2. The non-destructive clamping internal pressure testing device for soft thin-walled metal tubes according to claim 1, characterized in that: The base (1) includes a connector (101), the connector (101) is provided with a first liquid passage hole, the first liquid passage hole extends from the bottom end face to the bottom top end face, the bottom top end face is provided with a lower mounting position, the lower mounting position is provided with a first sealing ring (102), the bottom end face is provided with a test pipeline mounting position, the test pipeline mounting position is provided with a second sealing ring (103).
3. The non-destructive clamping internal pressure testing device for soft thin-walled metal tubes according to claim 2, characterized in that: The lower plug (2) includes a lower plug body (201), a lower sealing nut (110), a lower clamping sleeve (91), and a sealing ring assembly. The lower plug body (201) is threadedly connected to the lower mounting position. The sealing ring assembly is installed inside the lower plug body (201). The lower clamping sleeve (91) is installed above the sealing ring assembly. The lower sealing nut (110) is threadedly connected to the lower plug body (201). By rotating the lower sealing nut (110), the lower clamping sleeve (91) is driven to move, causing the sealing ring assembly to be squeezed.

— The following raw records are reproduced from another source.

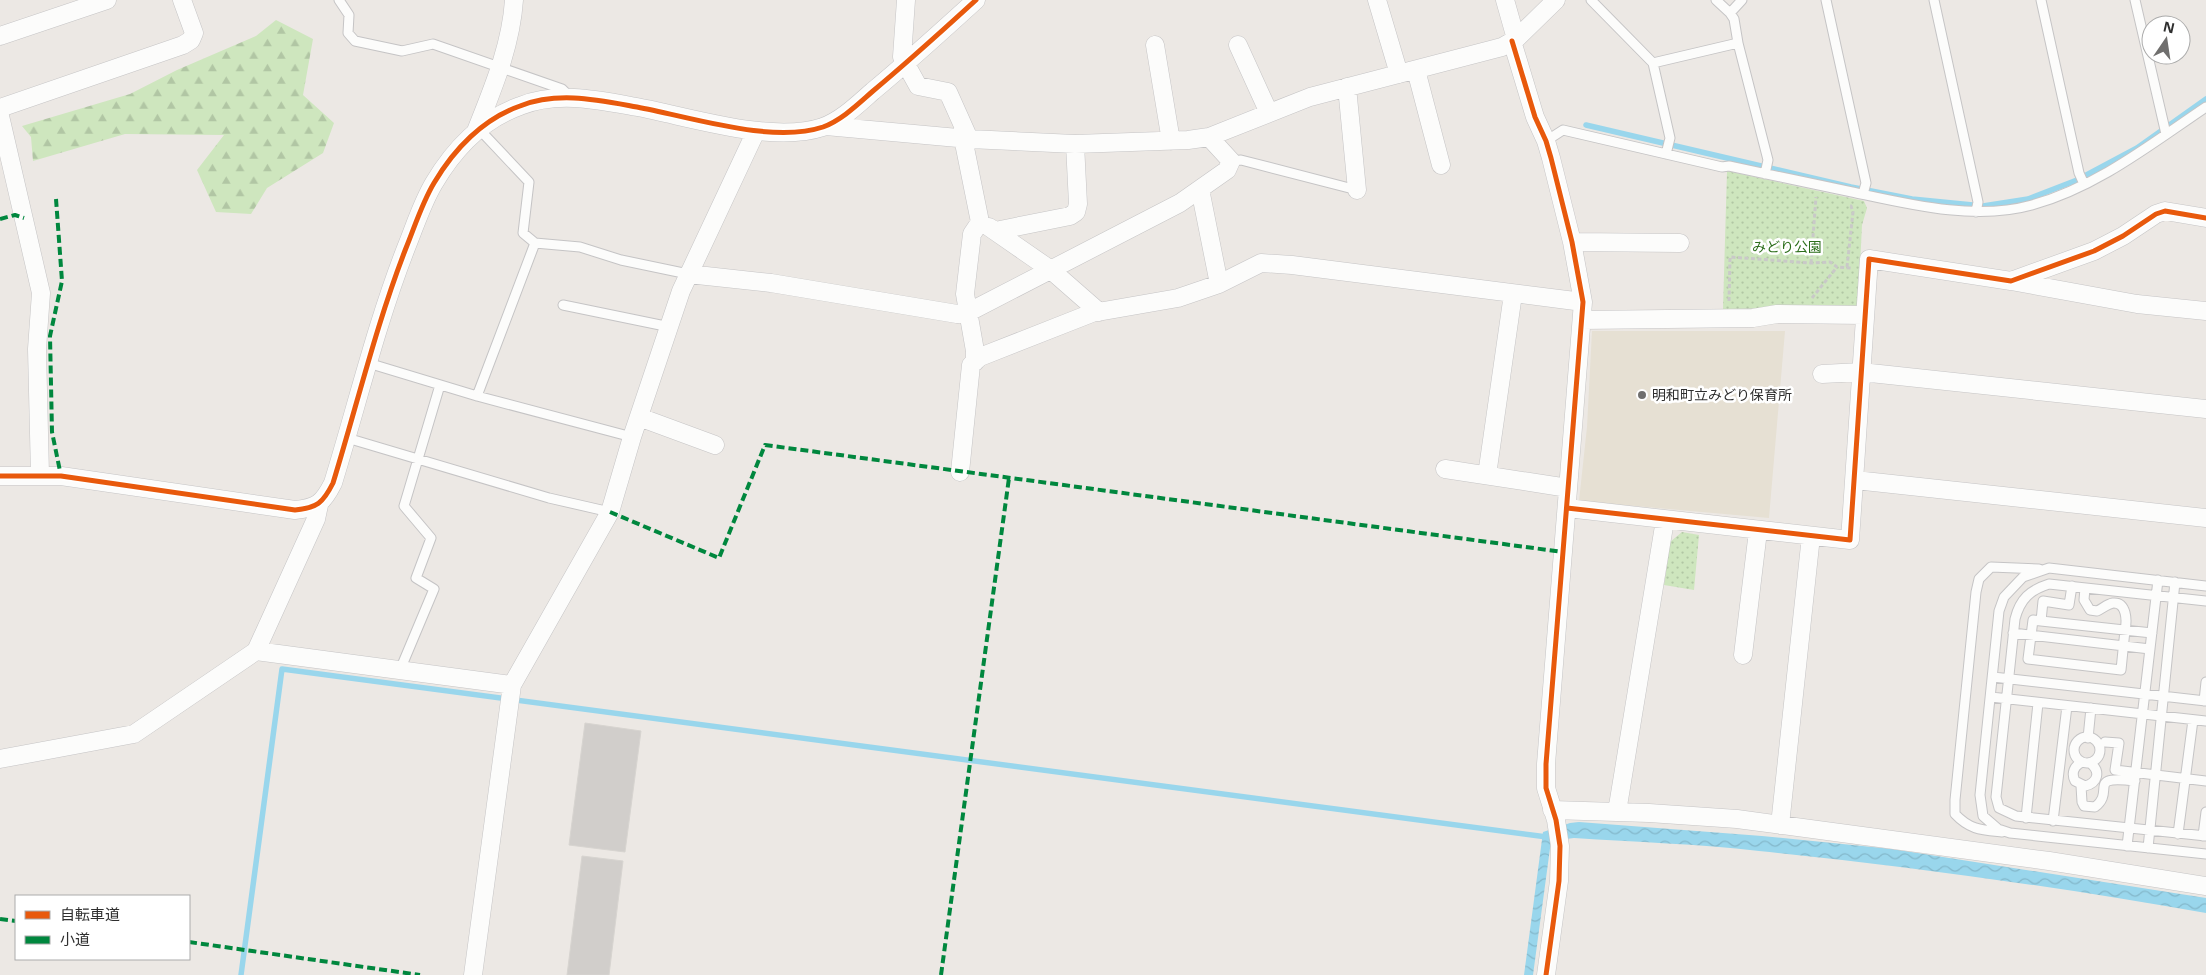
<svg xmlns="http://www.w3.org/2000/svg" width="2206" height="975" viewBox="0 0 2206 975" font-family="'Noto Sans','Noto Sans JP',sans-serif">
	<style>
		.education { fill: #e6e0d3 }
		.grass { fill: url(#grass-dots) }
		.forest { fill: url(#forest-firs) }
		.water { fill: url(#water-waves) }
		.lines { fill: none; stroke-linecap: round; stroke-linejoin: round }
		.stream { stroke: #99d6ec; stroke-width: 5.5 }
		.building { fill: #d1cecb; stroke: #d7d4d0 }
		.lane-casing { stroke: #c5c4c5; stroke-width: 11 }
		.street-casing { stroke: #c5c4c5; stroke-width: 19 }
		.path { stroke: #c9c9c8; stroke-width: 3; stroke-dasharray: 4 2.5; stroke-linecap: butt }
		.lane { stroke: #fcfcfb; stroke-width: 9 }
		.street { stroke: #fcfcfb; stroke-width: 18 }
		.quiet { stroke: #00873e; stroke-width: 4; stroke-dasharray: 8 4; stroke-linecap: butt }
		.cycleway-casing { stroke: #fff; stroke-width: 8 }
		.cycleway { stroke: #e8590c; stroke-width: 5 }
		.poi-dot { fill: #706f6e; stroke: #fff; stroke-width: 2 }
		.labels { text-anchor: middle; stroke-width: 5; stroke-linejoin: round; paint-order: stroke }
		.park-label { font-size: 14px; fill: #2c6e1b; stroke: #fff }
		.poi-label { font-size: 14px; fill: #2e2e2e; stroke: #fff; text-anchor: start }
	</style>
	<defs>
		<pattern id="grass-dots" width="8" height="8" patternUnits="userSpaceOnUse" patternTransform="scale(1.25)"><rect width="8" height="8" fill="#cee6be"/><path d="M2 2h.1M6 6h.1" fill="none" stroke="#b1c6a4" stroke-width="1.8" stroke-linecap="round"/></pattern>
		<pattern id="forest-firs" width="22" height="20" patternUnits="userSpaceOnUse" patternTransform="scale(1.25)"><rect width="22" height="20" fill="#cee6be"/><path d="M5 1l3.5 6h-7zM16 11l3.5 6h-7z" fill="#b1c6a4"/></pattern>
		<pattern id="water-waves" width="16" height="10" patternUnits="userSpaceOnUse" patternTransform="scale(1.25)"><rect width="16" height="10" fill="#99d6ec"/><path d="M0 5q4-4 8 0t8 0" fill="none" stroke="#84b8cb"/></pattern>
	</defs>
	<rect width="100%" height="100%" fill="#ece8e4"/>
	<path class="education" d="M1592 331H1785L1769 518 1579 501 1587 427Z"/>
	<path class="grass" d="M1727 171 1864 201 1867 208 1862 225 1858 308 1723 309Z
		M1682 532 1699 535 1694 590 1664 585 1670 542Z"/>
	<path class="forest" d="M276 20 313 39 303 95 334 123 323 153 267 188 251 214 216 212 197 170 224 135 125 134 33 161 31 137 22 126 130 94 177 70 256 36Z"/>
	<path class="water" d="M1579 822 1762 836 1892 849 2206 898V913C2058 887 1909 866 1759 851 1698 844 1636 842 1574 838L1551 841 1533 975H1524L1543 832 1570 823Z"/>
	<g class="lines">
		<path class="stream" d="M1586 125 1851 187 1912 199 1983 206 2028 199 2077 180 2137 148 2206 99
			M241 975 282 669 1547 837"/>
	</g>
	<path class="building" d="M585 723 641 731 625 852 569 845Z
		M582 856 623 861 609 975H567Z"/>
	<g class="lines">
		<defs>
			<path id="lane" d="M339 0 349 15 348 33 355 41 402 51 433 44 562 89 569 96
				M1591 0 1653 63 1670 138 1666 154
				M1716 0 1730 13
				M1826 0 1866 183 1863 194
				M1934 0 1978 202 1976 212
				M2041 0 2079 173 2084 184
				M2135 0 2166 134
				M1738 43 1768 160 1765 174
				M1653 63 1738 43 1734 19 1730 13 1742 0
				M479 129 529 182 523 233 535 243 580 247 621 260 688 274
				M1546 141 1563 130 1722 167 1729 166C1770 175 1811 183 1852 192 1908 204 1975 221 2032 205 2097 187 2151 144 2206 107
				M1231 161 1241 160 1357 190
				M563 305 670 327
				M368 363 477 396 632 437
				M477 396 535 243
				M347 438 549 498 610 512
				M2206 586 2049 568 2023 577 2004 597 1999 611 1980 795 1983 816 1998 829 2010 833 2206 854
				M2085 588 2084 600 2090 610 2097 611C2102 609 2107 604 2113 603 2127 602 2127 621 2125 630L2121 670 2028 659 2033 620 2041 621 2152 633
				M2206 601 2049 584C2030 590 2020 599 2015 619L1996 797 1999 808 2016 816 2206 836
				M2041 621 2043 601 2069 605 2072 586
				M2013 633 2150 649
				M400 670 434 589 416 578 431 538 404 506 440 385
				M1993 677 2206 701
				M1991 697 2206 721
				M2204 701 2206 682
				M2074 750a13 13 0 1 1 26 0a13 13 0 1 1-26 0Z
				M2088 738 2091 708
				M2105 742 2119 743 2115 770 2206 781
				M2082 762C2074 766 2071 773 2075 781L2085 786C2098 783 2101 771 2090 763
				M2081 786 2082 802 2084 806 2095 807C2116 791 2085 775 2135 781
				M2026 818 2038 703
				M2053 821 2067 706
				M2002 832C1982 830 1970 830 1955 814V800L1976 592 1979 579 1991 567 2039 569
				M2178 834 2193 720
				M2203 836 2206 812
				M2127 846 2158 580
				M2148 848 2175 582"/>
			<path id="street" d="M906 0 902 57 918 86 948 92 969 139
				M1377 0 1399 74
				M1505 0 1516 39
				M0 36 107 0
				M1512 41 1535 117 1546 141 1551 158 1572 242 1583 302 1546 764V788L1556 820 1560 846 1559 881 1546 975
				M1155 45 1171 141
				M1238 45 1269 113
				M1416 70 1441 165
				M1347 87 1357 190
				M0 108 183 45 191 40 194 33 182 0
				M0 116 41 293 37 349 40 475
				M826 126 969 139 1075 144 1188 140 1209 137 1310 97 1502 47 1516 39 1556 0
				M476 131C493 88 511 46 514 0
				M963 138 980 222 972 234 965 294 975 351V362
				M1200 189 1219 284
				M989 227 1051 270 1099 312
				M995 231 1070 216 1076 212 1078 204 1075 144
				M1572 242 1680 243
				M688 274 771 283 957 314 967 313 1180 203 1227 170 1231 161 1209 137
				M2011 281 2137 304 2206 311
				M1582 320 1753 318 1777 314 1865 315
				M1822 374 1861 372 2206 409
				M639 417 715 445
				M1445 469 1568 488
				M960 472 971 365 980 357 1092 313 1178 298 1219 284 1261 263 1292 265 1583 302
				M1487 475 1513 294
				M0 476H61L295 510C317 508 323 503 333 483 357 405 376 325 406 248 415 226 422 203 434 183 454 149 483 119 520 106 558 91 598 100 637 107 691 117 772 144 823 127 842 120 858 104 873 91 908 62 942 31 976 0
				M1855 480 2206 518
				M1567 508 1850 540 1869 259 2011 281 2094 251 2123 236 2156 214 2165 211 2206 218
				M256 651 512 685
				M1743 655 1758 531
				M0 759 134 734 256 651 316 519 319 505
				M1552 810 1649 813 1737 819 2049 861 2206 886
				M1617 812 1665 520
				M1780 825 1811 536
				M473 975 512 685 610 512 632 437 681 291 756 131"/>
		</defs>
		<use href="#lane" class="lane-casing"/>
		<use href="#street" class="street-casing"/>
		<path class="path" d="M1811 263 1816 197
			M1847 267 1853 212 1851 206H1848
			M1812 298 1837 267
			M1729 301 1730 257 1811 263 1830 262 1837 267 1852 268"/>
		<use href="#lane" class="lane"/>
		<use href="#street" class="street"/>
		<path class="quiet" d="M56 199 62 281 50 336 52 432 61 476
			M0 219 15 215 24 218
			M610 512 719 558 765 445 1563 552
			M0 919 16 921
			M189 942 420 975
			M941 975 1009 478"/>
		<defs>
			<path id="cycleway" d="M1512 41 1535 117 1546 141 1551 158 1572 242 1583 302 1546 764V788L1556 820 1560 846 1559 881 1546 975
				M0 476H61L295 510C317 508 323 503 333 483 357 405 376 325 406 248 415 226 422 203 434 183 454 149 483 119 520 106 558 91 598 100 637 107 691 117 772 144 823 127 842 120 858 104 873 91 908 62 942 31 976 0
				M1567 508 1850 540 1869 259 2011 281 2094 251 2123 236 2156 214 2165 211 2206 218"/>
		</defs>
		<use href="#cycleway" class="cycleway-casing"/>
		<use href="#cycleway" class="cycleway"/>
	</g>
	<circle class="poi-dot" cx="1642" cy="395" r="5"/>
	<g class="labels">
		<g class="park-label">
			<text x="1787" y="252">みどり公園</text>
		</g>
		<g class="poi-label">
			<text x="1652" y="400">明和町立みどり保育所</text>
		</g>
	</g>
	<rect x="15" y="895" width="175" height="65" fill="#ffffff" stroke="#ababab"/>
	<rect x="25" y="911" width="25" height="8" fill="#e8590c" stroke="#ababab"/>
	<text x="60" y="920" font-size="15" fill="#2e2e2e">自転車道</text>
	<rect x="25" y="936" width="25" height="8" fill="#00873e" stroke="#ababab"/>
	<text x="60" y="945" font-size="15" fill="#2e2e2e">小道</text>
	<g transform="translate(2166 40) rotate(13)"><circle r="24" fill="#ffffff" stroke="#ababab"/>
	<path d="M0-4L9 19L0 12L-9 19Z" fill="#706f6e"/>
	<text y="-8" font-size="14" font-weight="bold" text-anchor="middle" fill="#2e2e2e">N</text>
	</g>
</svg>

4. The non-destructive clamping internal pressure testing device for soft thin-walled metal tubes according to claim 3, characterized in that: The lower plug body (201) is provided with a lower inner plug (202), which is a hollow structure, and the lower end of the tube to be tested (100) is supported outside the lower inner plug (202).

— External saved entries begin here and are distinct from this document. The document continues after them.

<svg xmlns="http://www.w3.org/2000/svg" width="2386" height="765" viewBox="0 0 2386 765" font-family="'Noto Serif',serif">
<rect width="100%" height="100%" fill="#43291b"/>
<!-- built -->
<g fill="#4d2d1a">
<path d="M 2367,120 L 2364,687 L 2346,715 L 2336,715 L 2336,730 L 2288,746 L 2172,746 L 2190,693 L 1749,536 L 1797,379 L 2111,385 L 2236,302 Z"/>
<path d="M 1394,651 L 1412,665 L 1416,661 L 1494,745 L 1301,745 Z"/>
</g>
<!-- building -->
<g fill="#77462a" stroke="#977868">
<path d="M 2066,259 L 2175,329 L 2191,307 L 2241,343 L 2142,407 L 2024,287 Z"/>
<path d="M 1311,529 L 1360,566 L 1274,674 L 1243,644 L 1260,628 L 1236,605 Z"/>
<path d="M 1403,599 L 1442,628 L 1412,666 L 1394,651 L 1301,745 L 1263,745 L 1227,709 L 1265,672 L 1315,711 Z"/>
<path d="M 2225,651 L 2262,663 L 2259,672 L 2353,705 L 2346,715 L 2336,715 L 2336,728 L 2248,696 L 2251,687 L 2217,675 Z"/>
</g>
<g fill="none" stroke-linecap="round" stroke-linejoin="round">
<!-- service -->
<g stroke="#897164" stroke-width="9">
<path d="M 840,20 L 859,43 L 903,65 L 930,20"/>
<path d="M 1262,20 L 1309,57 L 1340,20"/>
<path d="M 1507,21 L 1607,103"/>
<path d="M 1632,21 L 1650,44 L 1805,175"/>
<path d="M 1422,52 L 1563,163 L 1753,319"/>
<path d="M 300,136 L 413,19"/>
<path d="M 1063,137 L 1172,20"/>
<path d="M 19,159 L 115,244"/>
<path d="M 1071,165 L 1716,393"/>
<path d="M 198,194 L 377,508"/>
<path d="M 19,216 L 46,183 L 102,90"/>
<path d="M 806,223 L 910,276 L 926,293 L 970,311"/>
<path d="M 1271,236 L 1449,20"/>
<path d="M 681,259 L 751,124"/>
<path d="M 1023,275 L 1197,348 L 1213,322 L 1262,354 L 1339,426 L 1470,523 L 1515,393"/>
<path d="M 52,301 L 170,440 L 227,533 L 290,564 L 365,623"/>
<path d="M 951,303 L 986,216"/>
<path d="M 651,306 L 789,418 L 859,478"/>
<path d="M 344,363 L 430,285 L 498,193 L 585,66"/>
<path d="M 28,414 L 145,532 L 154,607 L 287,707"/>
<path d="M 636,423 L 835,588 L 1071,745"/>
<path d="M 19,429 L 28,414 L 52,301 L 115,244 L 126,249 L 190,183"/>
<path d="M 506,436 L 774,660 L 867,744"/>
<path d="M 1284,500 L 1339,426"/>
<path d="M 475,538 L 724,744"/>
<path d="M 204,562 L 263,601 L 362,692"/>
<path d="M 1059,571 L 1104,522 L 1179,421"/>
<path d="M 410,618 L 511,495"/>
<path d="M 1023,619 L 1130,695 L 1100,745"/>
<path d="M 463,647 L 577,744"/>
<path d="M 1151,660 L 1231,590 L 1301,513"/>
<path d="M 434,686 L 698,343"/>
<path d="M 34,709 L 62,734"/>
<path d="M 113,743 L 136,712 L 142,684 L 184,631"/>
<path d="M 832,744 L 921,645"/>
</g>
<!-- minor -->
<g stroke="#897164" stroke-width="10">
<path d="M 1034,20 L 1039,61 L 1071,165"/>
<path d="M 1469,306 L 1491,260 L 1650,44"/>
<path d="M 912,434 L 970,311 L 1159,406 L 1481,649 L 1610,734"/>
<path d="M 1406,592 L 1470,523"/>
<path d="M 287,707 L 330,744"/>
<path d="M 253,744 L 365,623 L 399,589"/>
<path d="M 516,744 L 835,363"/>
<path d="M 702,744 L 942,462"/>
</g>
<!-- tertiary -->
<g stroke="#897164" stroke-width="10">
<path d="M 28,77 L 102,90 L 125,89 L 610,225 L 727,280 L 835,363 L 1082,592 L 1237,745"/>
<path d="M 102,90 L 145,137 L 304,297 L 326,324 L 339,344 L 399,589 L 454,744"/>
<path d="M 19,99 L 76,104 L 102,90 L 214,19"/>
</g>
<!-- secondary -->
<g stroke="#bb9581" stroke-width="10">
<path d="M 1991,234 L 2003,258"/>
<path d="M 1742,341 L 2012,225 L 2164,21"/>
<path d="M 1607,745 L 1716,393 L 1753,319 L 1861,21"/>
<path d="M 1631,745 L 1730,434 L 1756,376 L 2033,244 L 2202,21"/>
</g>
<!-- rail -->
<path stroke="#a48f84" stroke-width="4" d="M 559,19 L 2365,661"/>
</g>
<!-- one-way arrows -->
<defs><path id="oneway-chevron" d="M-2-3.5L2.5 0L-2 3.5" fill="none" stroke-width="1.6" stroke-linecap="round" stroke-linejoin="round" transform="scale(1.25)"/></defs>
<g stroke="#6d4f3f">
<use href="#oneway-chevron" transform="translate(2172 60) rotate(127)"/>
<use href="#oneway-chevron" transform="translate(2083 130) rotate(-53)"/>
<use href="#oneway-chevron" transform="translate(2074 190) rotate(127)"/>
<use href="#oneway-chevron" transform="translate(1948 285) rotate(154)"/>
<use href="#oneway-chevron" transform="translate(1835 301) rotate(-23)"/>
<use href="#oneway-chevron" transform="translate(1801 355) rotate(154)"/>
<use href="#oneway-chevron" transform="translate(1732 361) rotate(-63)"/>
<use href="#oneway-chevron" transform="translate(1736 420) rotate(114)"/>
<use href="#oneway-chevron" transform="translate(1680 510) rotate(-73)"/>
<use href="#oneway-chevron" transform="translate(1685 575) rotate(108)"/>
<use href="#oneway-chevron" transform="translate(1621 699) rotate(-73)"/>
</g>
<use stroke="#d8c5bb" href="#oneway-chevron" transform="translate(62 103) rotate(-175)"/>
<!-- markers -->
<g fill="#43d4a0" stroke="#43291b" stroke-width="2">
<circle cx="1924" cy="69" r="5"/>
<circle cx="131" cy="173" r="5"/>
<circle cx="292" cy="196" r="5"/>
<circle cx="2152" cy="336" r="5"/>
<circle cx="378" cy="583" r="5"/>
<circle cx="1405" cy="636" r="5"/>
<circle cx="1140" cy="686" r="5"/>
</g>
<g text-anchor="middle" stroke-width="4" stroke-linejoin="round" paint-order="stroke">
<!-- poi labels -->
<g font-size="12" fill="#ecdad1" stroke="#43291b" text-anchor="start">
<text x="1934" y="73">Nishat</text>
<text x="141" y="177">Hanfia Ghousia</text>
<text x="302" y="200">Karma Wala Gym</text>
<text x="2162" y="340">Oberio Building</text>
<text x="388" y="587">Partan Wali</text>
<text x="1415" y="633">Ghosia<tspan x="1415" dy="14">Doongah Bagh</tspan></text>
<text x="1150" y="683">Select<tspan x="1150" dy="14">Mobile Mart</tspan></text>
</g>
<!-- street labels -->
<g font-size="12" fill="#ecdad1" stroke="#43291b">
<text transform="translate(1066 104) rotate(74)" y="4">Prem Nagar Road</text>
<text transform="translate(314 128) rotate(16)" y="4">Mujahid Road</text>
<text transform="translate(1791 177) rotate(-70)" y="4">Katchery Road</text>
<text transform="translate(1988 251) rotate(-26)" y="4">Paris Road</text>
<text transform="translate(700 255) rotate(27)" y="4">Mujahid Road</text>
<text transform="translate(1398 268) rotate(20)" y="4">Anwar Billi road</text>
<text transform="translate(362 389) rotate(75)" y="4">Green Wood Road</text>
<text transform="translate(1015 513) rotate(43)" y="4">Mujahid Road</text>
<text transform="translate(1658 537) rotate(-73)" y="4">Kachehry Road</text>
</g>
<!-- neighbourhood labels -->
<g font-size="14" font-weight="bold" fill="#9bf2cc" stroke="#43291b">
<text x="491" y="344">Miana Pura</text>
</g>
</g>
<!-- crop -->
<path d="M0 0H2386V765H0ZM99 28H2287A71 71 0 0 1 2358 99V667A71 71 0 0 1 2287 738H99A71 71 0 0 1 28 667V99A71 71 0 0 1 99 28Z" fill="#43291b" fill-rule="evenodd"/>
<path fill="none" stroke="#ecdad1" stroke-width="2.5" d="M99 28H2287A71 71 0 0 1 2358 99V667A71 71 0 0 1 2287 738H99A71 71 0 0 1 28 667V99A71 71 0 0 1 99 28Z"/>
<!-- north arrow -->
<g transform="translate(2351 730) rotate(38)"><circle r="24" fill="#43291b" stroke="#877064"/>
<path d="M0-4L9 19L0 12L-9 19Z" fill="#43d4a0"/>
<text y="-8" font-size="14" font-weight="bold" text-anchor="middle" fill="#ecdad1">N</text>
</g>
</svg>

5. The non-destructive clamping internal pressure testing device for soft thin-walled metal tubes according to claim 4, characterized in that: The upper plug (3) includes an upper plug body (301), an upper sealing nut (120), an upper clamping sleeve (92), a sealing ring assembly, and an upper inner plug (302). The sealing ring assembly is installed inside the upper plug body (301), and the upper clamping sleeve (92) is installed below the sealing ring assembly. The upper sealing nut (120) is threadedly connected to the upper plug body (301). By rotating the upper sealing nut (120), the upper clamping sleeve (92) is driven to move, so that the sealing ring assembly is squeezed. The upper end of the tube to be tested (100) is supported outside the upper inner plug (302).
6. The non-destructive clamping internal pressure testing device for soft thin-walled metal tubes according to claim 5, characterized in that: The sealing ring assembly includes a first conical sealing ring (7) and a second conical sealing ring (8) installed in opposite directions.
7. The non-destructive clamping internal pressure testing device for soft thin-walled metal tubes according to claim 6, characterized in that: The base (1) is provided with several threaded holes, the column (4) is threadedly engaged with the threaded holes, the column (4) is provided with several pin holes, and a pin (6) is provided in the pin hole.